Lets hope they get back on their feet quickly. Although consumers can still go through the WaMu banks to get home loans, anyone working with a 3rd party loan broker will not have access to WaMu’s lending business. My fear is that with the housing crisis and looming recession, we’ll see more companies get out of the business, thus giving consumers less options.


New Santa Clara County FHA Loan Limits

Sunday, March 16th, 2008    Posted by Administrator in Real Estate, Interest Rates

Halla Lu Ya! The FHA finally boosted the conforming loan rate in 14 California counties, including Santa Clara County. The temporary increase boosts the conforming loan limits from $417,000 to $729,750 in Santa Clara County. In addition to the tax rebate checks, the higher loan limits were another key ingredient of the economic stimulus package introduced earlier this year.

So what does this all mean? Basically, interest rates on most mortgages will go down because the loans can be purchased by Fannie Mae and Freddie Mac. The previous loan limits were so low that a high percentage of Bay Area buyers over the years did not have conforming loans, they had jumbo loans — which came with a higher interest rate because they are riskier. Although this will greatly impact first time homebuyers, it will also benefit other second and third time home buyers as well.

The government, along with Realtors, lenders, contractors, etc. are hoping this move will help jump start the housing economy by essentially making it more “affordable” for people to buy homes. Although I am all for the increase, my concern is that we maybe in the same boat next year or a few years down the road.

Why not make the new FHA loan limits a permanent fixture? Is a one year bandage really enough?

Read more here.


The Fed to the rescue again…well, sort of

Thursday, January 31st, 2008    Posted by Administrator in Real Estate, Interest Rates

The WSJ always does a great job in parsing the Fed’s statement. The move by the Fed wasn’t a surprise and the financial markets probably would have freaked if it was anything less than 50 basis points. While this may provide some short term relief to the mortgage meltdown, it could have a much worse long term affect.

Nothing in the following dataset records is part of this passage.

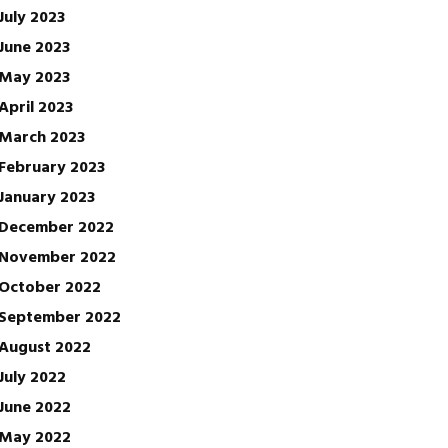
July 2023
June 2023
May 2023
April 2023
March 2023
February 2023
January 2023
December 2022
November 2022
October 2022
September 2022
August 2022
July 2022
June 2022
May 2022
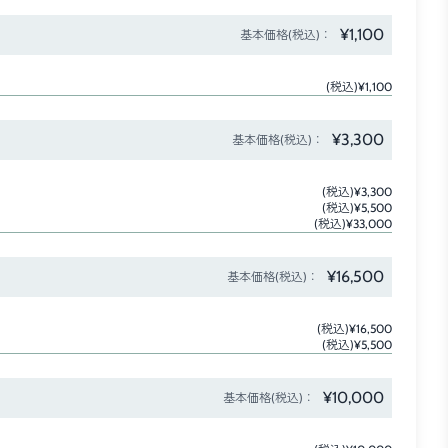
¥1,100
基本価格(税込)：
(税込)¥1,100
¥3,300
基本価格(税込)：
(税込)¥3,300
(税込)¥5,500
(税込)¥33,000
¥16,500
基本価格(税込)：
(税込)¥16,500
(税込)¥5,500
¥10,000
基本価格(税込)：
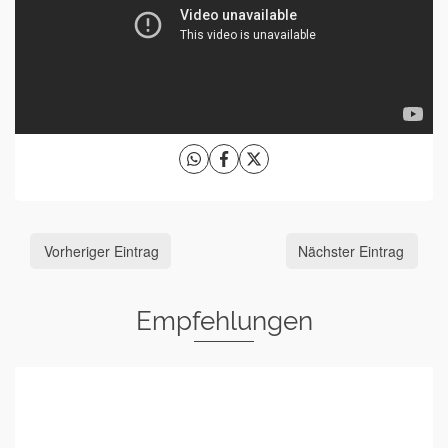
Vorheriger Eintrag
Nächster Eintrag
Empfehlungen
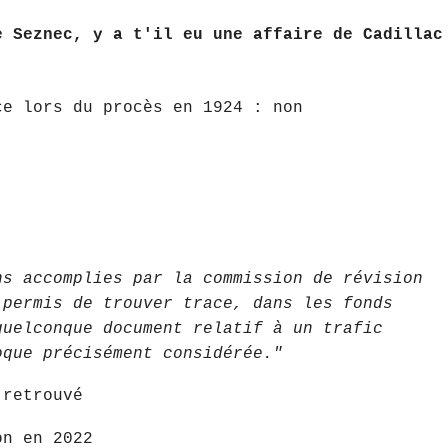
e Seznec, y a t'il eu une affaire de Cadillac
ce lors du procès en 1924 : non
ns accomplies par la commission de révision
 permis de trouver trace, dans les fonds
quelconque document relatif à un trafic
oque précisément considérée."
 retrouvé
on en 2022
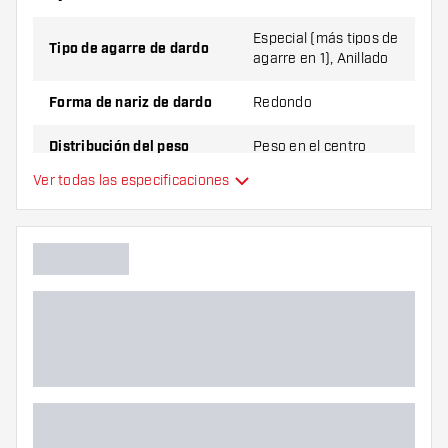
Especial (más tipos de
Tipo de agarre de dardo
agarre en 1), Anillado
Forma de nariz de dardo
Redondo
Distribución del peso
Peso en el centro
Ver todas las especificaciones
Material de dardo
Tungsten 90%
Agarre de punta de dardo
Jugador de dardos
Color de dardo
Zona de agarre de dardos
Forma de dardo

If you stop and think about it, in a span of 10 days, the Fed Fund rate dropped by 1.25%! There are many things to blame for the current poor economic conditions that we’re in. But one of them, and many “experts” feel the same way, is that under our buddy Alan Greenspan, the Fed made rates too low back in the day. It was too easy to get cheap money. Could this happen again? Lets hope not. The dollar is only getting weaker and oil prices continue to climb. And the Fed can’t keep coming to the rescue.